Wenn uns diese Serie eines gelehrt hat, dann doch genau das. Jede einzelne Beziehung war super special und sacred und divine. Twin flame my ass! Und sobald der erste Struggle ansteht, geht dann alles den Bach runter. Schuld war natürlich immer das Universum. Oder irgendwas mit Human Design. Die Gründe komplett an den Haaren herbeigezogen und maximal absurd. Aber es war die größte Liebe, die es gibt. Die einzig wahre. So viel besser als all‘ eure Beziehungen, ihr Loser! Dabei sind echte Beziehungen doch wie Achterbahnen. Mal gehts bergauf, mal bergab. Das ist menschlich. Nach dem ersten Looping alles hinzuschmeissen, spricht nicht unbedingt für einen Zustand der Erleuchtung. Aber naja, was weiss ich schon…

5. Die Abkürzung lohnt sich nicht.

Wenn man die Protagonist*innen der Serie nun über mehrere Staffeln beobachtet, ist wirklich keinerlei Entwicklung erkennbar. Es ist der immer gleiche Loop. Sie sind erleuchtet und leben die perfekte Beziehung. Sie sind so viel wacher und ihre Beziehung ist so viel besonderer als alle anderen Beziehungen. Der kleinste Störfaktor führt dann allerdings zum Breakup. Und dann muss die plant medicine wieder ran. Es folgt die große Läuterung, der Insta Feed wird gesäubert, JETZT weiss man WIRKLICH über alles Bescheid. Die krassesten Insights ever bla bla und der ganze Bums beginnt von vorne.
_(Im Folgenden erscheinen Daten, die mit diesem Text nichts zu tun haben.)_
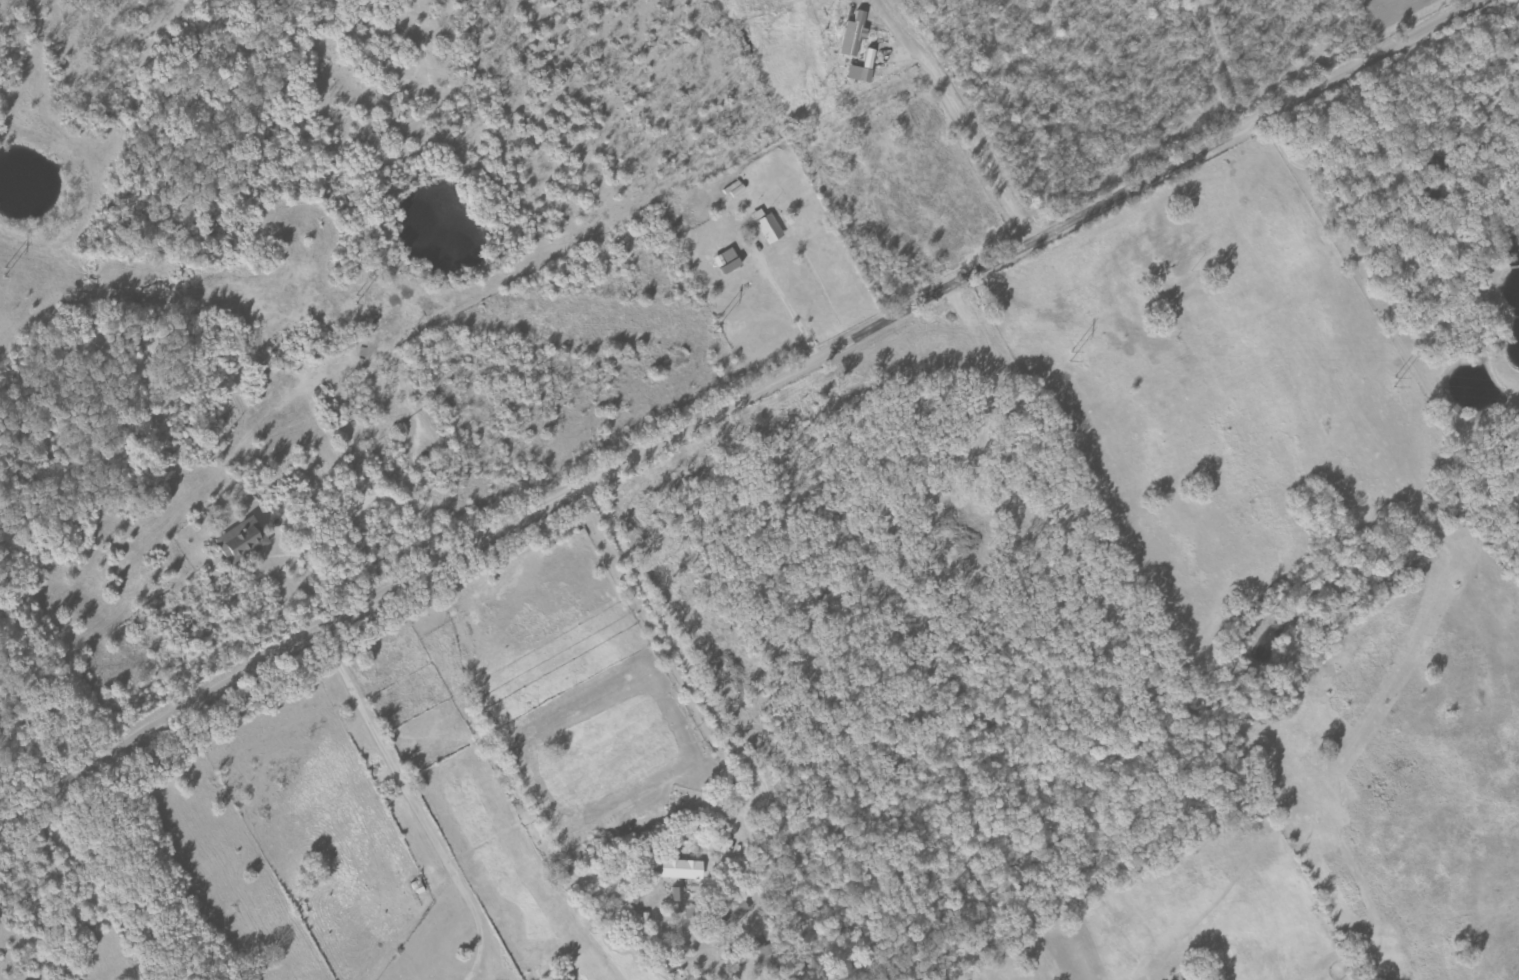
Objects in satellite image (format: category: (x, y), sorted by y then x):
building: (855, 37)
building: (866, 69)
road: (826, 154)
building: (765, 226)
building: (724, 262)
power tower: (6, 271)
power tower: (357, 299)
power tower: (715, 327)
power tower: (1072, 355)
power tower: (1397, 381)
road: (735, 404)
building: (245, 541)
building: (681, 870)
road: (147, 875)
building: (735, 912)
Substanzen können sicherlich eine Abkürzung sein, um Einblicke zu bekommen, für die man sonst einen großen Teil des eigenen Shits erstmal beackern muss. Aber es ist nunmal nicht nachhaltig, weil der Weg dorthin nie gegangen wurde. Wer bei IKEA die Abkürzung nimmt und bei den Lampen rauskommt, war eben nie bei den Sofas. Und was bringen einem die schönsten Lampen, wenn es kein gemütliches Sofa gibt? Ich gebe zu, der Vergleich ist sackdämlich, aber ihr wisst, worauf ich hinaus will.

Ich gehöre nämlich zu den Menschen, die bei IKEA immer die Abkürzung nehmen und dadurch nie dort ankommen, wo sie eigentlich hin wollten. Am Ende brauch ich immer länger, weil ich vollkommen lost bin in diesem verfickten Möbellabyrinth.

Aber zurück zum Thema: Die Abkürzung lohnt sich nicht.

Vom Abhängigkeitspotential ganz zu schweigen. Wer nicht mehr ohne Schnupftabak oder „Mama Aya“ sein Leben bestreiten kann, hat ein Problem. Und dieses Problem hat nichts mit Spiritualität oder Erleuchtung zu tun.